Featuring: Cyndi McChesney / Stacy Iest Hsu
Posts On: November 6, 2016
Cyndi McChesney is going to take what you've always thought about a pre-printed quilt panel and turn it on its ear. As the 2015 NQA Certified Teacher of the Year, she is often asked, “what can a quilter do with a pre-printed panel?” Cyndi says that it comes down to a bit of basic math and some imagination. From creative cutting to the addition of other quilt elements, Cyndi shows you how to take a panel from dull to divine!
Then we meet fabric and product designer Stacy Iest Hsu, whose adorable fabric panels featuring a doll and animal friends encourage story telling and creative play in children. Stacy shares creative ideas for personalizing the individual doll or animal for the little person in your life.
Featuring: Cheryl Arkison / Catherine Kleeman
Posts On: November 20, 2016
Canadian artist and writer Cheryl Arkison juggles a quilting career along with a busy house filled with three children, so finding time for personal creativity can be a challenge. When you only have snippets of time in your day, it’s about ‘getting into the zone’ every day to just ‘do some sewing’. Cheryl shares Slabs and Curves, two fast, fun and very addictive methods for sewing together elements that allow you to build a quilt in a very short amount of time. She then shares how these basics can be used as a jumping off point for more creativity.

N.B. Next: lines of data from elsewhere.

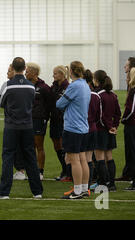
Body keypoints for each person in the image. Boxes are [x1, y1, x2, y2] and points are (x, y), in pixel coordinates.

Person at [0, 57, 43, 199]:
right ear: (25, 68)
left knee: (8, 157)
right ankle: (37, 192)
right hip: (27, 126)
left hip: (11, 126)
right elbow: (31, 102)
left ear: (13, 68)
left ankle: (4, 193)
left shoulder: (7, 85)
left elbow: (1, 103)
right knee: (30, 157)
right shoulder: (31, 86)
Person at [56, 61, 91, 199]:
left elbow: (60, 104)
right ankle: (84, 188)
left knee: (74, 159)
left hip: (73, 127)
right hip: (83, 127)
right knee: (82, 159)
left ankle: (77, 191)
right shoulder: (85, 85)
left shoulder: (74, 85)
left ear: (71, 71)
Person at [14, 62, 50, 181]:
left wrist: (45, 117)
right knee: (29, 146)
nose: (25, 73)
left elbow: (51, 104)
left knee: (39, 146)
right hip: (26, 119)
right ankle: (32, 170)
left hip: (39, 120)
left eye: (28, 71)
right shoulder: (25, 85)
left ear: (34, 73)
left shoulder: (44, 87)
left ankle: (40, 172)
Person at [91, 70, 121, 192]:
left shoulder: (98, 95)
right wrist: (114, 126)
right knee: (109, 156)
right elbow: (118, 113)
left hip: (101, 130)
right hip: (109, 130)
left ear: (96, 80)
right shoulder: (113, 95)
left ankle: (103, 184)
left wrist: (109, 127)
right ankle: (111, 184)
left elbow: (100, 116)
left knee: (100, 157)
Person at [117, 57, 135, 181]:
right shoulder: (130, 82)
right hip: (134, 121)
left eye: (126, 66)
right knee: (130, 149)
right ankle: (129, 172)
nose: (124, 68)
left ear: (131, 67)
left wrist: (124, 118)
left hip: (134, 122)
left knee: (134, 150)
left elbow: (132, 106)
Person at [49, 65, 70, 181]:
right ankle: (64, 169)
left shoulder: (67, 87)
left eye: (55, 73)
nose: (53, 75)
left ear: (62, 74)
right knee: (56, 145)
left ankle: (68, 171)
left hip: (63, 120)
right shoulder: (53, 86)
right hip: (54, 119)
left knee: (63, 146)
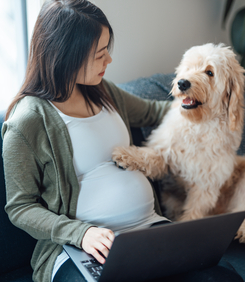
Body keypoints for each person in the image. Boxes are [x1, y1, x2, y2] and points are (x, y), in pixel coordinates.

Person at [1, 1, 243, 282]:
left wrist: (219, 108)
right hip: (81, 248)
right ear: (66, 55)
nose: (109, 61)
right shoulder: (26, 122)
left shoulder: (104, 92)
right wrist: (82, 234)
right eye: (100, 54)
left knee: (222, 279)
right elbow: (20, 208)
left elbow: (161, 111)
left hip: (151, 230)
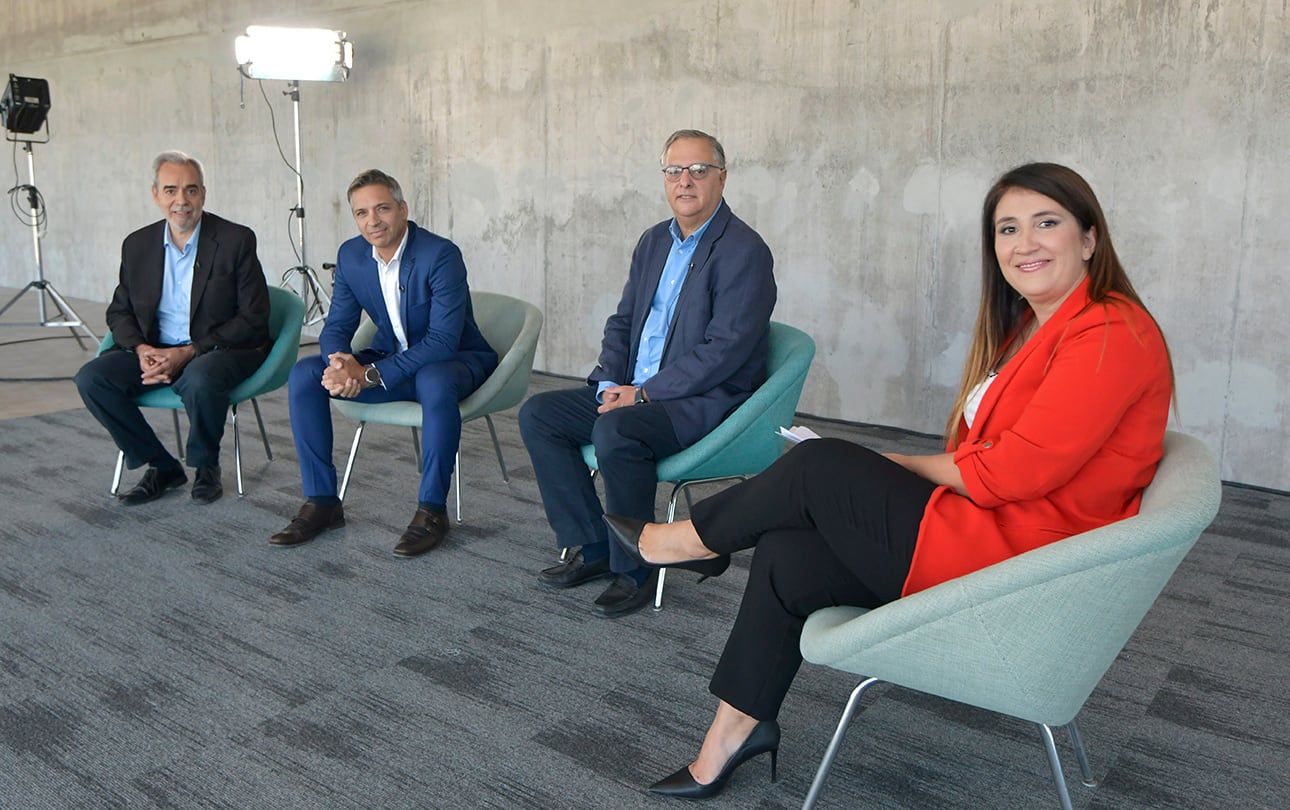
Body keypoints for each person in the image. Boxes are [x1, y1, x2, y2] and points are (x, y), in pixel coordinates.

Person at [603, 162, 1174, 798]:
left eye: (1047, 223)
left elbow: (1013, 471)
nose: (1024, 244)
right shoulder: (1035, 328)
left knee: (821, 466)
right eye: (1008, 229)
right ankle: (734, 734)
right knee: (791, 550)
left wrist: (884, 468)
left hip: (1023, 563)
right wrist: (878, 471)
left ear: (1090, 238)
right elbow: (992, 454)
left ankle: (685, 543)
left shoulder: (1110, 330)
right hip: (991, 529)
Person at [519, 129, 777, 617]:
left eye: (699, 170)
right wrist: (607, 381)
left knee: (617, 430)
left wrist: (642, 395)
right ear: (663, 179)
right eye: (674, 170)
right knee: (539, 414)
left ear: (721, 177)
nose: (686, 181)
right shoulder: (653, 241)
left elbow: (724, 352)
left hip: (700, 402)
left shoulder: (745, 251)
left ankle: (634, 567)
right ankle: (592, 546)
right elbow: (623, 321)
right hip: (636, 391)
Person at [270, 169, 497, 556]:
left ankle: (431, 511)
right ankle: (322, 502)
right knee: (305, 373)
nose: (372, 221)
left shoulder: (440, 255)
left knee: (434, 381)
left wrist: (370, 374)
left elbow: (443, 342)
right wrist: (339, 365)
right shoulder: (351, 255)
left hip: (455, 362)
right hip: (393, 359)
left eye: (382, 209)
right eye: (361, 213)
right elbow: (337, 325)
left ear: (403, 209)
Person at [75, 151, 270, 506]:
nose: (182, 200)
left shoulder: (235, 240)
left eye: (191, 190)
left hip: (216, 350)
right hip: (155, 348)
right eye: (171, 190)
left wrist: (189, 351)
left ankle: (205, 465)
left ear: (204, 194)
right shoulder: (137, 245)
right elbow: (120, 311)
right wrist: (141, 350)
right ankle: (162, 466)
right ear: (155, 195)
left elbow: (253, 318)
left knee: (199, 377)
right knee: (92, 379)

TQS visits the studio of fiber artist Catherine Kleeman who loves to create surface design and texture by shrinking a quilted piece in the washing machine before adding paint and other elements.
Featuring: Rosa Rojas
Posts On: December 4, 2016 (Free from December 24, 2016 through December 31, 2020)Being a perfectionist and frustrated with her own traditional hand appliqué results, Rosa Rojas was determined to find a better, faster, and easier method for achieving the beautiful hand appliqué she desired. The result was the Apliquick tools that allow a person to make even the tiniest of perfect circles. This Spanish designer and artist says that it is all about ‘letting the tools’ do the work for you. Addicted to appliqué, Rosa even shows you how easy it is to design and make your own Hawaiian quilt.
Ricky also has a demonstration of a twisted thread chain, by machine, that will add texture and interest to your quilt work. Variations and interest can be enhanced depending on the size and type of silk ribbon or cording used.
Featuring: Katie Pasquini Masopust
Posts On: December 18, 2016Born the fifth of seven children, Katie was encouraged by her parents at a young age to follow the path which spoke to her instinctively, and that path was art. She knew at an early age she wanted be an artist, and over the years that focus has never wavered. Thinking that painting would be her life, fate then stepped in when she discovered that an "embroidery class" she had signed up for in college was actually a beginning quilting class. Exploring art through fabric was a new and exciting journey for Katie. Always one to push herself to continue to grow as an artist, Katie's work has evolved over her thirty-year career.